Viele Unternehmen schwören nach wie vor auf die angeblich verkaufsfördernde Wirkung von Erotik. Zu Recht?

„Die herkömmliche Mark­t­forschung wird an Bedeutung verlieren, während Neu­ro­mar­ket­ing zum wichtigsten Hilfsmittel werden wird, um den Erfolg oder den Misserfolg eines Produkts vorherzusagen.“

Studien haben gezeigt, dass sich Konsumenten später zwar gut an die erotischen Bilder erinnern, jedoch kaum an die damit beworbenen Marken. Die Erotik lenkt also vom eigentlichen Produkt ab, statt es im Gedächtnis des Ver­brauch­ers zu verankern.
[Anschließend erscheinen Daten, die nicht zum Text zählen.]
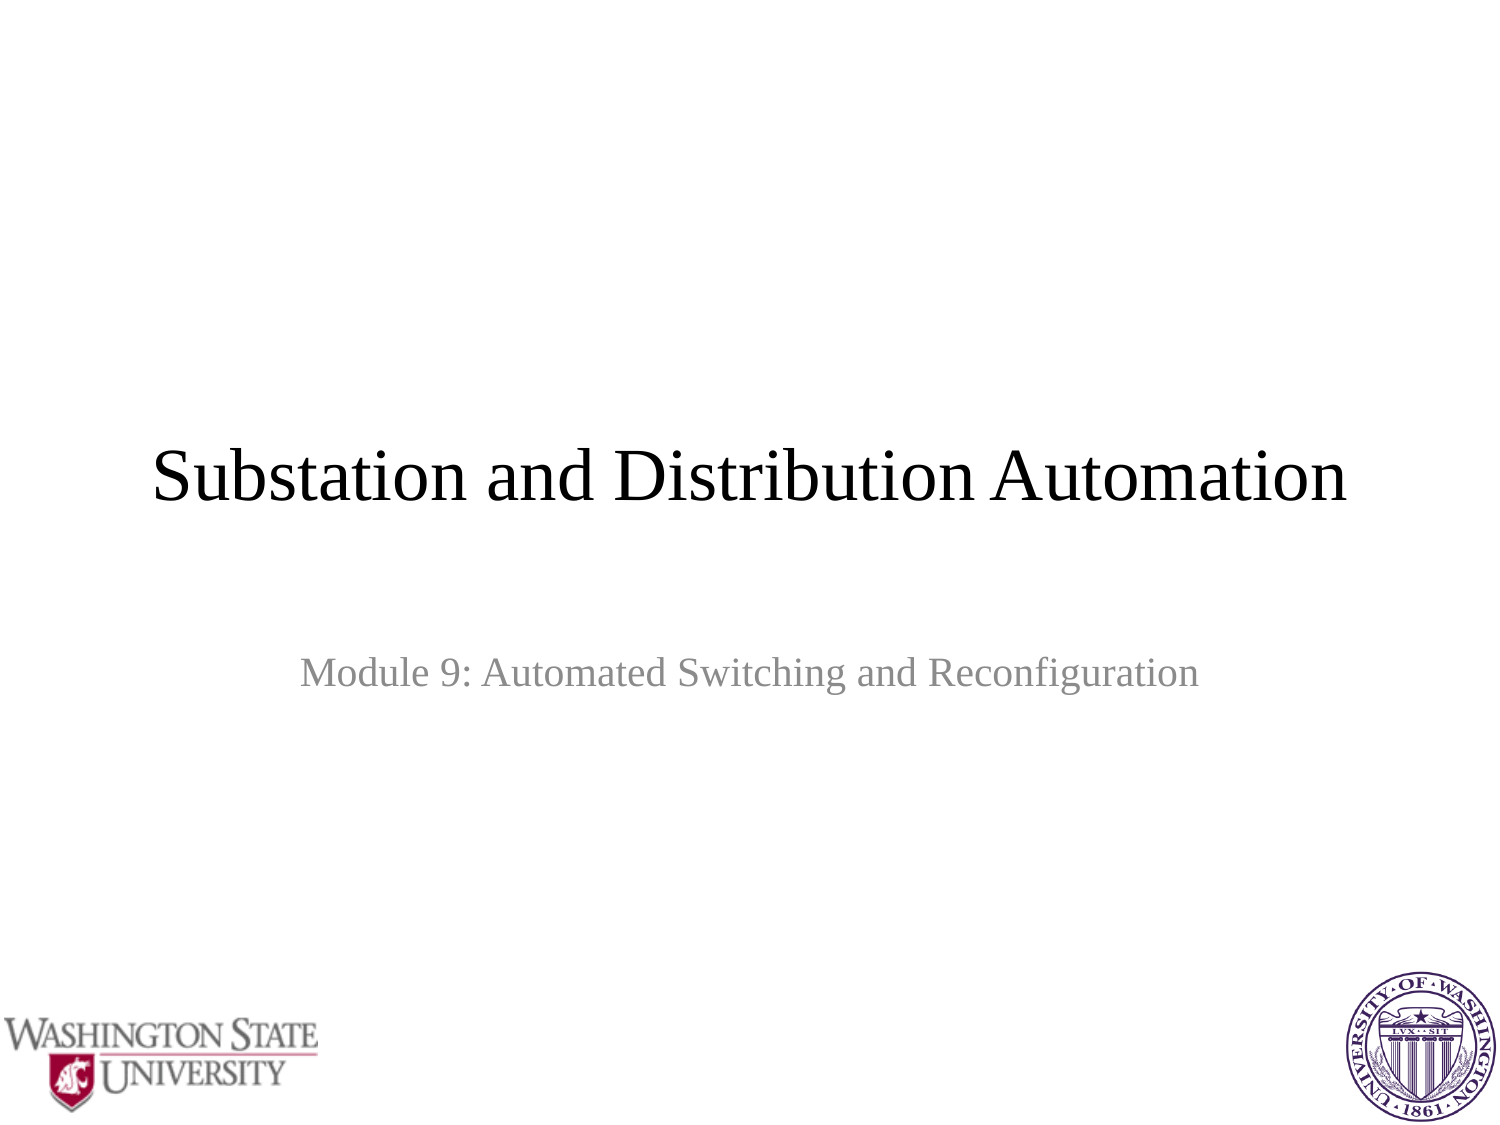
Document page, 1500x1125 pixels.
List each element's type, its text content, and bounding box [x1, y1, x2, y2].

title Substation and Distribution Automation [112, 349, 1388, 591]
picture [1340, 968, 1500, 1124]
picture [4, 1007, 318, 1124]
subtitle Module 9: Automated Switching and Reconfiguration [225, 637, 1275, 925]
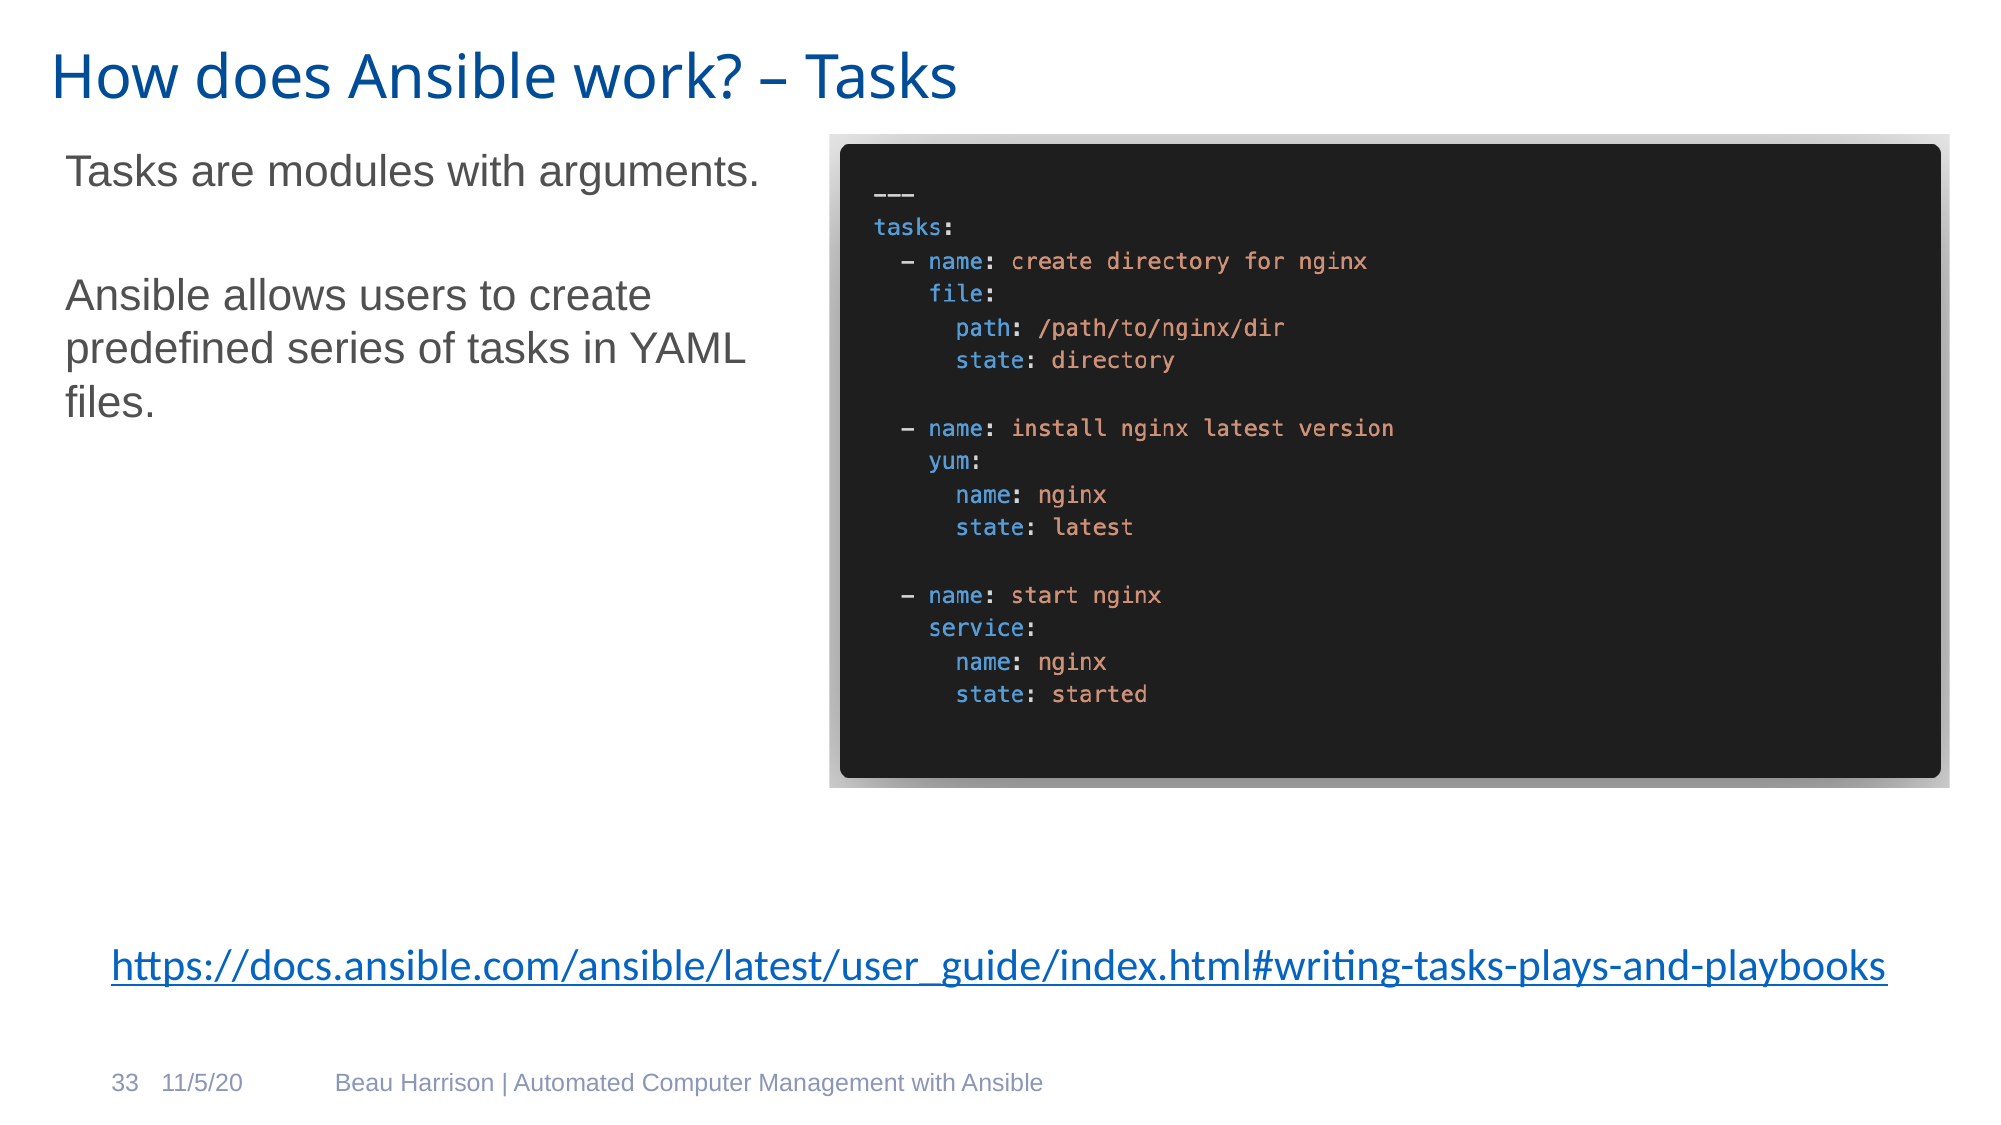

Anders ist es mit Kon­tro­ver­sen über erotische Werbung, wie sie beispiel­sweise die Modemarke Calvin Klein ausgelöst hat. Legendär ist die 1980 lancierte Werbung mit der damals 15-jährigen Brooke Shields, die sagte: „Nichts kommt zwischen mich und meine Calvins.“ Weitere provokante Werbespots und Anzeigen folgten später mit anderen Topmodels. Manche Kampagnen mussten wegen der erotischen Darstellung von Teenagern eingestellt werden. Die Medien bauschten das Ganze auf und bescherten dem Unternehmen damit kostenlose Werbung, der Umsatz stieg rasant.

„Irgendwann in der Zukunft wird der Sex in der Werbung sozusagen in den Untergrund gehen. Die Werbung wird subtiler und raf­finierter werden.“

Die Lehre, die sich daraus ziehen lässt: Wenn schon Sex, dann sollte er provokant, aber nicht explizit in der Werbung eingesetzt werden. Weil heute im Grunde schon alles gezeigt wurde, wird die Werbung beim Einsatz von Erotik in Zukunft eher subtil zu Werke gehen müssen. Das Gehirn reagiert stärker, wenn die Fantasie ange­sprochen wird.

Über den Autor

Martin Lindstrom ist ein weltweit gefragter Mar­keting­ex­perte, der Unternehmen wie McDonald’s, Nestlé, American Express und Microsoft berät. Daneben leitet er mehrere eigene Firmen und informiert auf Seminaren und Konferenzen über seine Methoden. Das Time Magazin kürte ihn 2009 für seine Arbeit zum Neu­ro­mar­ket­ing zu einem der 100 ein­flussre­ich­sten Menschen der Welt.